You say that it reminds you of certain moments at the academy, when watching and analysing films with your peers for example, or during reading groups. You would be working together, but not for the production of work or art. It would be a different kind of sociality. Now you call it trans-individual knowledge production. 

They would sit at the table or on a carpet, on chairs or pillows, and talk about the institution. The institution considered itself to be a practice, a dynamic, speculative structure. For the first time, this artist who was always becoming an artist was in an institution which was always becoming an institution. Through this process she learned how to play and perform the conditions for work, as if those were hers. Her anxieties transformed from being the symptoms of pressure for success to being the symptoms of something like hope.

During a.pass, as she extended and dissolved into all of the other practices and issues, she became the oceanographer-artist making an archive of encounters with the ocean, she also became a dancer translating and dancing ballet into reggaeton, and a charming storyteller connecting medieval bestiaries and animal videos circulating on the internet. She could feel what it is to be obsessed with things you own and objects that inhabit your living interior, she could feel what happens with your body and the collective body if you walk at the slowest possible speed, if you become impersonal or if you close your eyes and you talk about your habits and your research horizontally whilst someone touches your hands. 

You are a full-time artist-researcher now, which in your case means that you think about yourself a lot. The self seems porous and strange. You’ve met other people who feel the same, sometimes to such an extent that you don’t know who is voicing when you talk. You still have a hard time writing about it, this becoming through each other. You try anyway. 

Adrijana Gvozdenović and Pia Louwerens

This text was written for the publication In these circumstances: On collaboration, performativity, self-organisation and transdisciplinarity in research-based practices (Eindhoven: Onomatopee, 2021), which collects the texts about artistic research as it is practiced in the co-learning environment of a.pass Brussels, on the occasion of its 14 year of existence. The launch of this book coincided with the Belgian Ministry of Education’s decision to end their financial support of a.pass.


Pia Louwerens researches the relationships between artist, artwork and the (institutional) context in which they are produced. She considers these relationships as intertextual entanglements, which she taps into by way of performances, spoken and written text.
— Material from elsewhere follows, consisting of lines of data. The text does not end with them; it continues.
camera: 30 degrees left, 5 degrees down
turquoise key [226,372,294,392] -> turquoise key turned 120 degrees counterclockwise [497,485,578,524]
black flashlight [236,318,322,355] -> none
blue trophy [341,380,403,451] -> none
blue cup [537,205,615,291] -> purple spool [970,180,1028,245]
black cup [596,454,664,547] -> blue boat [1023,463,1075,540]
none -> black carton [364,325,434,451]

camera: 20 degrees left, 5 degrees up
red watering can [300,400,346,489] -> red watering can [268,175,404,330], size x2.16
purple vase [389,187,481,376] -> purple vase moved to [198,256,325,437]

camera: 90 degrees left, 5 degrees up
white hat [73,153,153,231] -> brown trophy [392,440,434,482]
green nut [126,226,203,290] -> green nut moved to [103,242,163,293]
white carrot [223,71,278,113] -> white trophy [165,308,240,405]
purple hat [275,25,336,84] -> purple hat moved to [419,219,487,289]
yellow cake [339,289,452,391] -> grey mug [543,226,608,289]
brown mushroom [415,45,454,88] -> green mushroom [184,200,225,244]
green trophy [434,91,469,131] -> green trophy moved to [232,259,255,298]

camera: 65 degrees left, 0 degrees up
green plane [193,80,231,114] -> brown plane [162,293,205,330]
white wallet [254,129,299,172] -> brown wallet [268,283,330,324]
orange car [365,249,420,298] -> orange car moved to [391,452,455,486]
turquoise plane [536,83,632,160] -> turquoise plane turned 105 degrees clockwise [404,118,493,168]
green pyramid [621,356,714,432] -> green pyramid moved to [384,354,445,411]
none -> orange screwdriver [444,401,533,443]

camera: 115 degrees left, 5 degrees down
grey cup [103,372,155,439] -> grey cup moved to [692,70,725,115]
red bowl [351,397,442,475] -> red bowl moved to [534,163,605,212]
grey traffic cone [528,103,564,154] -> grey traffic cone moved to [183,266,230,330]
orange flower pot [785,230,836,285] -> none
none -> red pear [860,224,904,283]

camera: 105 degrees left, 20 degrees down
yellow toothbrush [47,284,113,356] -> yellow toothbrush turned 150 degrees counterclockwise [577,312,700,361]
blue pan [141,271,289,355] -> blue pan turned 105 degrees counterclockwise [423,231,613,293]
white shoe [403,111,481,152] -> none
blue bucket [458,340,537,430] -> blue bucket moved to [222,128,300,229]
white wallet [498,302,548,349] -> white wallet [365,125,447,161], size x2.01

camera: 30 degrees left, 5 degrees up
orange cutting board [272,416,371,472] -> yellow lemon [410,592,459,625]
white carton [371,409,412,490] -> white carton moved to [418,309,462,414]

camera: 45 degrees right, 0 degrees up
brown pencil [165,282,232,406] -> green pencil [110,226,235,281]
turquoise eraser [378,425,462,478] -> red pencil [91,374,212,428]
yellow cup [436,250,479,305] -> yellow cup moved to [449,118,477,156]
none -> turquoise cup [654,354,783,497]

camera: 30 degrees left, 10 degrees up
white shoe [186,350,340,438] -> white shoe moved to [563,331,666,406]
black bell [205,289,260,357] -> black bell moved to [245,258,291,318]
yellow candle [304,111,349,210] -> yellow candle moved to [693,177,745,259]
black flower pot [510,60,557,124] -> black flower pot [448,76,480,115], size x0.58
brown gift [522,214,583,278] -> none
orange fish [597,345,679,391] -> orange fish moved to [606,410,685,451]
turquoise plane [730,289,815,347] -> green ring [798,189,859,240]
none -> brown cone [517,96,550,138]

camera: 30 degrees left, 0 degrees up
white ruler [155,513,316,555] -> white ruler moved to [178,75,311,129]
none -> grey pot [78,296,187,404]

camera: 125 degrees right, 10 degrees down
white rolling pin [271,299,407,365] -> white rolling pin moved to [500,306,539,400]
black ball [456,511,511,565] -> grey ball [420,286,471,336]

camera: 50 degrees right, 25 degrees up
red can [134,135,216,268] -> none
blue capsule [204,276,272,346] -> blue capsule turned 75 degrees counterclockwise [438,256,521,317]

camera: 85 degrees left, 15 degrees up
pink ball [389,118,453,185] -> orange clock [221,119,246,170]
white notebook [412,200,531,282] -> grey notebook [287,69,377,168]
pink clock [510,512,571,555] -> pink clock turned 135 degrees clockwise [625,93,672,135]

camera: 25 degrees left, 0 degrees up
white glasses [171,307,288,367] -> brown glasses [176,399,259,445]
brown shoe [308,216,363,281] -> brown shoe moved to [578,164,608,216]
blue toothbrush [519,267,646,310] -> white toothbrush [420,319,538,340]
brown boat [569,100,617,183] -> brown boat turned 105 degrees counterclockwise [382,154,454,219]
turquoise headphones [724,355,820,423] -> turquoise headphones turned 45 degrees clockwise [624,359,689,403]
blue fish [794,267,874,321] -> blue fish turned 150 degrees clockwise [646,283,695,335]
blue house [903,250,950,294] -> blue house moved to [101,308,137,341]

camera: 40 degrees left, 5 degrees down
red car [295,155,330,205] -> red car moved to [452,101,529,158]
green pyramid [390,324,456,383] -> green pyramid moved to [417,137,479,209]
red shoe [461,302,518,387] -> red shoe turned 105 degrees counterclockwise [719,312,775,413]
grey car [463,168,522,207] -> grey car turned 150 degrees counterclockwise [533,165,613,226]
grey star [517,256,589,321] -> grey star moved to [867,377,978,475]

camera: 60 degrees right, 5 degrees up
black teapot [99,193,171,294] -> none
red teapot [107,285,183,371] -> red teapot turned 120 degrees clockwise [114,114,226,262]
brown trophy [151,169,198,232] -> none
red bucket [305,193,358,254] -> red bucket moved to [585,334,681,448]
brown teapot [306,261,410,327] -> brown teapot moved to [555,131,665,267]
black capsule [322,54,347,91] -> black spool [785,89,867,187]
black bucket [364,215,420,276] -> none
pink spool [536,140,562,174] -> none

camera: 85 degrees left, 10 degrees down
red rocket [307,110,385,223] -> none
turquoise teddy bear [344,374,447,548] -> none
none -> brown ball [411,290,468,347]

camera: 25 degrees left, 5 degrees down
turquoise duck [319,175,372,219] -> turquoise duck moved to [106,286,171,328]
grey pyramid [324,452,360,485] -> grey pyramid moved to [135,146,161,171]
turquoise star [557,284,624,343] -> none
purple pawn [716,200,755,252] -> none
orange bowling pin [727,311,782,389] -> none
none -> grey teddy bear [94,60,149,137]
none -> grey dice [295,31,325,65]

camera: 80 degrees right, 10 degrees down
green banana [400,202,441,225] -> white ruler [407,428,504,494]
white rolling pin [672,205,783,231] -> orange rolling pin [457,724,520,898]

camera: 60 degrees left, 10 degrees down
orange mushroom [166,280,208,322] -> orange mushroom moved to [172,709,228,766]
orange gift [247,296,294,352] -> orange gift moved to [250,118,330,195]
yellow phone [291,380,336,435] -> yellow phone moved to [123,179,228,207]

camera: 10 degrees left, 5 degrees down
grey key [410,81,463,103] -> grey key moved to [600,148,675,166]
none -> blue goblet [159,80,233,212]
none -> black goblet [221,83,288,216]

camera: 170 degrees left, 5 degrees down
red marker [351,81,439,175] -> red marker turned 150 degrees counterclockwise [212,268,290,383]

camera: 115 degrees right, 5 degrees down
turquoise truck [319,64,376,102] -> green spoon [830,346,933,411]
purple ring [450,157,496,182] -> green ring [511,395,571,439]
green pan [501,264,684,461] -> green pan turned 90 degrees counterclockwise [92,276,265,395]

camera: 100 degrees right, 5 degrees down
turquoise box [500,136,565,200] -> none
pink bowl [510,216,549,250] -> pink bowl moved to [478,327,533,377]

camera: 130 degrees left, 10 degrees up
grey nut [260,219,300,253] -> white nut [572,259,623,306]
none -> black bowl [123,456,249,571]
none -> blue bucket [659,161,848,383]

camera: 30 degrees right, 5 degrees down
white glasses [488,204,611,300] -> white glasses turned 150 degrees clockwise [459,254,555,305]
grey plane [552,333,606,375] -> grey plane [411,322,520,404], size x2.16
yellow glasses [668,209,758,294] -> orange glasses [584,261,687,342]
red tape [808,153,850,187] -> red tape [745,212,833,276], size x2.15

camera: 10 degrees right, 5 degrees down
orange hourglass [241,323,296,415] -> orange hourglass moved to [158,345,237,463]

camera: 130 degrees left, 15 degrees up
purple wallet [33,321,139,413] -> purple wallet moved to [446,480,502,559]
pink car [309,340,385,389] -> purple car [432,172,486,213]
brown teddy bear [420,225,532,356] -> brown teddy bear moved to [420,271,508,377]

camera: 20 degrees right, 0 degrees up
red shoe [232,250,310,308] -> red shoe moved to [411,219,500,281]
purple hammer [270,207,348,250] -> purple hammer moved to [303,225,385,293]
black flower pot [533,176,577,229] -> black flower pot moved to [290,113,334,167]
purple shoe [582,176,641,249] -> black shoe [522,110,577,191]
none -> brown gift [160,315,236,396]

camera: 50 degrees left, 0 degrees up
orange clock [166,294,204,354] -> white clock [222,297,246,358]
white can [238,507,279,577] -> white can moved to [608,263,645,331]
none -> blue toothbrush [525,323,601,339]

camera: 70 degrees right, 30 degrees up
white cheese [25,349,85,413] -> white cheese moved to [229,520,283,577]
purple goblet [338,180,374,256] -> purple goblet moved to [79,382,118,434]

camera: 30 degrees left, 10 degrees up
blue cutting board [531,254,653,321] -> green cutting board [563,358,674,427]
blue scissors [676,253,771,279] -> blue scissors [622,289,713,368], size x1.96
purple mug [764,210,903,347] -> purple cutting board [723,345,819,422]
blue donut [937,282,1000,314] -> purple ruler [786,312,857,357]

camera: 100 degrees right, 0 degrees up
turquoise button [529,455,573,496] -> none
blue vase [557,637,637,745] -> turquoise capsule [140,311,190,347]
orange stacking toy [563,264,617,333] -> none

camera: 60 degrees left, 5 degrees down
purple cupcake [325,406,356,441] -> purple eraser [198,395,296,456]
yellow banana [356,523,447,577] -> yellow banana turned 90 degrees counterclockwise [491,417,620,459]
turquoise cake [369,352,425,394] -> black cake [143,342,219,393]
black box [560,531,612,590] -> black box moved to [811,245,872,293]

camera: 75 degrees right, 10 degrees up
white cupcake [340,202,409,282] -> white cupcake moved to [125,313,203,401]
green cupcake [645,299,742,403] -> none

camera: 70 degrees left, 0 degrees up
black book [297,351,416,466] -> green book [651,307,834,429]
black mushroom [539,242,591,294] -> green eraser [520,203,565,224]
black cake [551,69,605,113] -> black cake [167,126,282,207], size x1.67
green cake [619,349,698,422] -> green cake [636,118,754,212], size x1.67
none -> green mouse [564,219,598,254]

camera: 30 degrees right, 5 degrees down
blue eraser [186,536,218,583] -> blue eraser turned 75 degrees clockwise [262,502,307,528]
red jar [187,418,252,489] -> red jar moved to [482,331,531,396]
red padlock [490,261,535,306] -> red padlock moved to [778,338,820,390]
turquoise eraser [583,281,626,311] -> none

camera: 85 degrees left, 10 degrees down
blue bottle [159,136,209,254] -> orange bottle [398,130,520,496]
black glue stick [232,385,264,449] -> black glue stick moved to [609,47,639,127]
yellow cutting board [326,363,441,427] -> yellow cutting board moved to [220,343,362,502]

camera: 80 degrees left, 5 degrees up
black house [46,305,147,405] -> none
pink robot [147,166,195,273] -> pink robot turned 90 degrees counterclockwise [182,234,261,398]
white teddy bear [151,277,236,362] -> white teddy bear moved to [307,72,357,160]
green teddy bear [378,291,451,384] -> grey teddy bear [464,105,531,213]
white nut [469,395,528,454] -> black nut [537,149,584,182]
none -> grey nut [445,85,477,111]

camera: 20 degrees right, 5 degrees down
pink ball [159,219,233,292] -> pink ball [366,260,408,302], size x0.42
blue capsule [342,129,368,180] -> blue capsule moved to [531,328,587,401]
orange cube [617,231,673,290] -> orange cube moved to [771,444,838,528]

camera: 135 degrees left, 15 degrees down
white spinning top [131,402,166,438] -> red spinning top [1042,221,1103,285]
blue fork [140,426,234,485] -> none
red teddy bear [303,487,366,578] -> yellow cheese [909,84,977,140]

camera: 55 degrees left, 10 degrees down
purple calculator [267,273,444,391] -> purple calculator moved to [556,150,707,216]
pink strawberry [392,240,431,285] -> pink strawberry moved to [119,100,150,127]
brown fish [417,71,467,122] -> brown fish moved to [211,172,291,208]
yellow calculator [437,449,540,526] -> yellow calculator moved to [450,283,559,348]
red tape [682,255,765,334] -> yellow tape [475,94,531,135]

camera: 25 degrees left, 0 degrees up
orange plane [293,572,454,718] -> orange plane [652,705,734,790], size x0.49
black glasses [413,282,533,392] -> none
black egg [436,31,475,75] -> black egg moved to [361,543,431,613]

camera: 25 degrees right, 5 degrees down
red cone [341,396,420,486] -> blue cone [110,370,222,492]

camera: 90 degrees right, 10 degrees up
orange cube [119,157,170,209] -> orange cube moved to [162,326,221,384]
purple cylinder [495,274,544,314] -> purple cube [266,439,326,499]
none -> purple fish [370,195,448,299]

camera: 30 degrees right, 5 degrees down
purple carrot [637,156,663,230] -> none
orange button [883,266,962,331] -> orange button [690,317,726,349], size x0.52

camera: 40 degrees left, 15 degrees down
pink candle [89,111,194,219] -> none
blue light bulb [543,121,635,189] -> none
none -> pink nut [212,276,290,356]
From 2017-2018 Louwerens participated in the post-graduate program of a.pass, and later joined their Research Center as an associate researcher in 2020-2021. In 2019-2020 Louwerens held the position of junior embedded artistic researcher in the multi-institutional research project Bridging Design, Technology and Art through Critical Making in the Netherlands. She has used her embedded position at an exhibition space to further understand how institutions co-write the practice that artists perform, and to fantasise about how these institutional “scripts” might be rewritten. In 2021 Louwerens self-published her novel I’m Not Sad, The World Is Sad: an autotheoretical, semi-fictional account of a performance artist who lands a part-time job as an Embedded Artistic Researcher in an art institution.